◆ AUSZUG ZUM LESEN ◆
##########
Ungelesener Beitrag von Tino »

Hallo allerseits,

...wie schon von Martin zuvor angekündigt, hier ein etwas ausführlicher Bericht der Ereignisse in Sorata/Bolivien vom 14.9 bis 18.9.:

Am Sonntag, den 14.9. erreichen wir von Copacabana/Titicacasee her kommend nach ca. 3-4 stündiger Fahrt in einem völlig überfüllten kleinen Überlandsbus Sorata. Ein kleiner, beschaulicher Ort, unmittelbar vor dem 6.500 m hoch gelegenen Illiampumassiv gelegen und wegen seiner grandiosen Lage von vielen Bergsteigern geschätzt. Der Ort ist völlig überfüllt, da gerade das alljährliche Dorffest stattfindet und sich tausende von Campesinos von nah und fern in Sorata zum feiern aufhalten. Wir sind froh, das Spektakel miterleben zu können und verziehen uns dann am Abend glücklich aber kaputt in unsere Bleibe ca. 4 km außerhalb von Sorata. Dort erfahren wir auch am nächsten Morgen, daß die Campesinos völlig unvorhersehbar die Straße zurück nach La Paz blockiert haben und keinerlei Autos mehr durchlassen. Es geht um Erdgasexporte nach Chile und in die USA und um die Freilassung eines inhaftierten Campesinos, der in La Paz einsitzt.
Nachdem wir die Lage sondiert haben, beschließen wir, so viele Bar- Dollars wie möglich von der kleinen Bankfiliale in Sorata abzuheben, denn die Lage scheint sich zuzuspitzen und ohne Bargeld geht dann gar nichts mehr. Die nächsten Tage - eigentlich wollen wir schon am Dienstag zurück in La Paz sein - verbringen wir mit Warten. Ein Gerücht jagt das nächste. Von den zahlreichen Campesinos, die sich wegen des Dorffestes immer noch in Sorata aufhalten, machen sich viele zu Fuß auf den Weg - teilweise bis nach La Paz. Autos werden nicht durchgelassen - so auch ein kleiner Konvoi von ca. vier Autos, der nach mehreren Stunden wieder unverrichteter Dinge in Sorata zurück erscheint.
Erst am Freitag abend kommt Bewegung in die festgefahrene Lage. Uns erreicht ein Telefonanruf aus Sorata. Wir mögen noch in der Nacht nach Sorata kommen, da angeblich ein Militärkonvoi unterwegs nach Sorata sei, der die ca. 40 festsitzenden Traveller mitsamt den noch verbliebenen 200 Campesinos nach La Paz bringen soll. Also schultern wir unsere Rucksäcke und gehen noch in der Nacht nach Sorata, wo wir übernachten.
##########
◆ AUFGABEN ZUR ÜBUNG ◆
**A)** Zitieren Sie die Einträge wortgetreu: Beginnen Sie mit der Zeile, die „right elbow: (321, 623, -14)“ enthält, und hören Sie erst mit dem Ende der Einträge auf; beide Grenzen gehören dazu.
**B)** Schreiben Sie den Reisebericht über die Straßenblockade bei Sorata im Anschluss an seinen letzten Satz weiter.

◆ GEGEBENE EINTRÄGE ◆
##########
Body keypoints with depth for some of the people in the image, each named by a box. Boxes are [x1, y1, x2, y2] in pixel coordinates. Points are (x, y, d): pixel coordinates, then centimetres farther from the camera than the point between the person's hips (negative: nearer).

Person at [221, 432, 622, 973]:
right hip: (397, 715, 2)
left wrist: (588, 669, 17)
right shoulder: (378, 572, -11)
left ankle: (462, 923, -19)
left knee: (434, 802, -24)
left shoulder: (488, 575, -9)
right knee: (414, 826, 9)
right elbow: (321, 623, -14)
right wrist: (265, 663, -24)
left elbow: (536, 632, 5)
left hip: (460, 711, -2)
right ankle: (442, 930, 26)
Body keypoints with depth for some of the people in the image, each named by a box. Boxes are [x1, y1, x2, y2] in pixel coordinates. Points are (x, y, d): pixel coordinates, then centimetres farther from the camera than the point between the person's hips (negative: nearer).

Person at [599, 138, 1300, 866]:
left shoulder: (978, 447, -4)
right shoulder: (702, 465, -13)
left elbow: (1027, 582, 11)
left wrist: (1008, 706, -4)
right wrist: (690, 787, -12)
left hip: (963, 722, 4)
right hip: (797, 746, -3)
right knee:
##########
◆ LÖSUNGEN DER AUFGABEN ◆
**A)**
right elbow: (321, 623, -14)
right wrist: (265, 663, -24)
left elbow: (536, 632, 5)
left hip: (460, 711, -2)
right ankle: (442, 930, 26)
Body keypoints with depth for some of the people in the image, each named by a box. Boxes are [x1, y1, x2, y2] in pixel coordinates. Points are (x, y, d): pixel coordinates, then centimetres farther from the camera than the point between the person's hips (negative: nearer).

Person at [599, 138, 1300, 866]:
left shoulder: (978, 447, -4)
right shoulder: (702, 465, -13)
left elbow: (1027, 582, 11)
left wrist: (1008, 706, -4)
right wrist: (690, 787, -12)
left hip: (963, 722, 4)
right hip: (797, 746, -3)
right knee:

**B)**
Die Situation ist verworren. Ausgerechnet am Samstag wollen die Campesinos auf dem Dorfplatz wegen der Blockade eine große Versammlung abhalten und ich bezweifle deshalb, daß der Militärkonvoi eintreffen wird. Aber ich werde eines besseren belehrt. Um ca. 9 Uhr erreicht der Konvoi mit ca. 300 hochgerüsteten Soldaten Sorata und die verbliebenen Campesinos und Traveller werden in etwa 15 bis 20 kleinere Busse verfrachtet. Alles geht sehr schnell und ist gut organisiert. Nach ca. 1 1/2 Stunden verlassen wir Sorata in Richtung La Paz.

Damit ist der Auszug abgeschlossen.